Stakeholder Engagement and Advocacy
Management and engineering had no frame of reference for data science processes. I wrote a white paper documenting:
- The distinction between experiment tracking and version control
- Why Bitbucket is inappropriate for storing machine learning models
- The scale of the tracking problem: 20-30 experiments per day generating hundreds of model variants that needed systematic comparison
- How MLFlow would provide the tools to simplify experiment management and save time
- Process improvement benefits: reproducibility, confidence in model selection, systematic testing documentation
Presented the white paper to management to get approval for the initiative.
Implementation required ops to configure and maintain an MLFlow server. Ops was heavily committed to other initiatives and had no understanding of data science requirements. I maintained persistent advocacy through informal conversations in the break room and consistent reminders to my manager about the importance of establishing this infrastructure. This advocacy continued for approximately 5 months before ops had capacity to complete the server configuration.
Phase 1: Experiment Tracking Implementation
Deployed MLFlow experiment tracking approximately 6 months after joining Act-On. This delay was primarily due to ops availability constraints rather than technical complexity.

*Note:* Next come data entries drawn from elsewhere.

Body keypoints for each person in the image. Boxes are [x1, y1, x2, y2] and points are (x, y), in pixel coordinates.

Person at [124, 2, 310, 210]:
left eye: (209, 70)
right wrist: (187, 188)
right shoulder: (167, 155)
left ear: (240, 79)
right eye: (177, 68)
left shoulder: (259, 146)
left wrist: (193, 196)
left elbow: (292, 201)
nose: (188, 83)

The experiment tracking system logged:
- Parameters: Hyperparameter configurations and feature selections being tested
- Metrics: Performance measurements including F1 score, precision, and recall for the spam filter detection project; average reputation metrics for the fuzzy logic email delivery optimization
- Artifacts: Trained models stored in the centralized MLFlow repository
- Feature analysis: Systematic tracking of which input features (timing, spoofing indicators, browser version, and other email metadata) contributed to model performance
The MLFlow tracking UI provided dashboard capabilities to compare experiments, identify best-performing configurations, and trace the development history of each model. This replaced the previous approach of manually reviewing tens or hundreds of Jupyter notebooks to find optimal models.

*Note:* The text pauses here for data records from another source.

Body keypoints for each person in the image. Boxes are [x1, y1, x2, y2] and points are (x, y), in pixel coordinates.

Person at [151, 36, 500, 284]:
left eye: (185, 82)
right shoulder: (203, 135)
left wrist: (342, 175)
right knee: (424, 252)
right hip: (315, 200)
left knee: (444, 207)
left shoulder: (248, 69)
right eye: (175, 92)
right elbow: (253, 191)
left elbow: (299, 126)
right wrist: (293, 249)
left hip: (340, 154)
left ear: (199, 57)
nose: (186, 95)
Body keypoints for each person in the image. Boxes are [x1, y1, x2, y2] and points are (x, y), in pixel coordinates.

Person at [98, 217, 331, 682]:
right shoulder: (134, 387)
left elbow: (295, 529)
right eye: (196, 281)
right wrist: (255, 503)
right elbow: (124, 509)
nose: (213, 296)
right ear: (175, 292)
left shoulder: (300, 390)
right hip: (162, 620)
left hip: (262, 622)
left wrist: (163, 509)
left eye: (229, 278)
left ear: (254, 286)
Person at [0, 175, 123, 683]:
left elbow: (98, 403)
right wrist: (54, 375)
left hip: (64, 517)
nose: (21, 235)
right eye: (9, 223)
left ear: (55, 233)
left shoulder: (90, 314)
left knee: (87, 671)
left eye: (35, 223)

Phase 2: Model Serving Implementation
The model handoff process to engineering was manual and inefficient. I provided Python files containing model code and serialized model artifacts stored in Bitbucket. Engineering had difficulty integrating Python code into their infrastructure and required detailed explanations of integration requirements.

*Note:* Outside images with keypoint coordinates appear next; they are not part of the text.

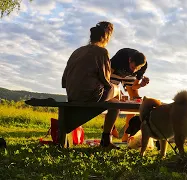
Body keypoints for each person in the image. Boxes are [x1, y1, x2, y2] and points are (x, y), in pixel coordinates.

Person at [62, 21, 120, 149]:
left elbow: (64, 79)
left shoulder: (77, 51)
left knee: (114, 103)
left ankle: (108, 135)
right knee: (117, 92)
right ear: (106, 38)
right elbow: (106, 80)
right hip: (90, 96)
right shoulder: (102, 52)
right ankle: (107, 138)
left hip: (72, 95)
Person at [109, 48, 150, 142]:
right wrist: (117, 91)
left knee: (136, 99)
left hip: (127, 77)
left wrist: (141, 85)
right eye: (132, 67)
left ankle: (127, 134)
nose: (134, 71)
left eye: (137, 69)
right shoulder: (120, 56)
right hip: (114, 72)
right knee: (112, 97)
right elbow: (106, 77)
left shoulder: (142, 66)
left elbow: (134, 87)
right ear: (129, 60)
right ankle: (111, 127)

Initiated MLFlow model serving the following year to standardize and automate this process. The approach:
- Packaged models in Docker containers with FastAPI interfaces, providing engineering with standardized REST API endpoints
- Utilized MLFlow's model serving capabilities to enable engineering to load models and feature names automatically via MLFlow function calls
- Eliminated manual handoff documentation and integration explanations
- Created seamless model updates: when models or features changed, the MLFlow function calls handled changes automatically without requiring engineering intervention
This transition required educating engineering on the new deployment approach and coordinating the shift from manual code handoffs to containerized serving infrastructure.
Outcome and Impact
Established reproducible, industry-standard ML development processes at Act-On Software where none existed previously. The specific improvements:
- Systematic tracking of all experiments with complete parameter, metric, and artifact logging
- Centralized model repository replacing inappropriate Bitbucket storage
- Dashboard-based model comparison replacing manual notebook review
- Confidence in model selection decisions based on documented evidence of systematic testing
- Automated model serving that eliminated manual handoff processes and integration challenges
- Significant time savings through efficient experiment management and automated deployment
These processes supported the spam filter detection and fuzzy logic email delivery optimization projects, providing the infrastructure necessary to prove models were properly tested and to track the development of production ML systems.
Development Environment
- MLFlow
- Jupyter Lab
- Docker
- FastAPI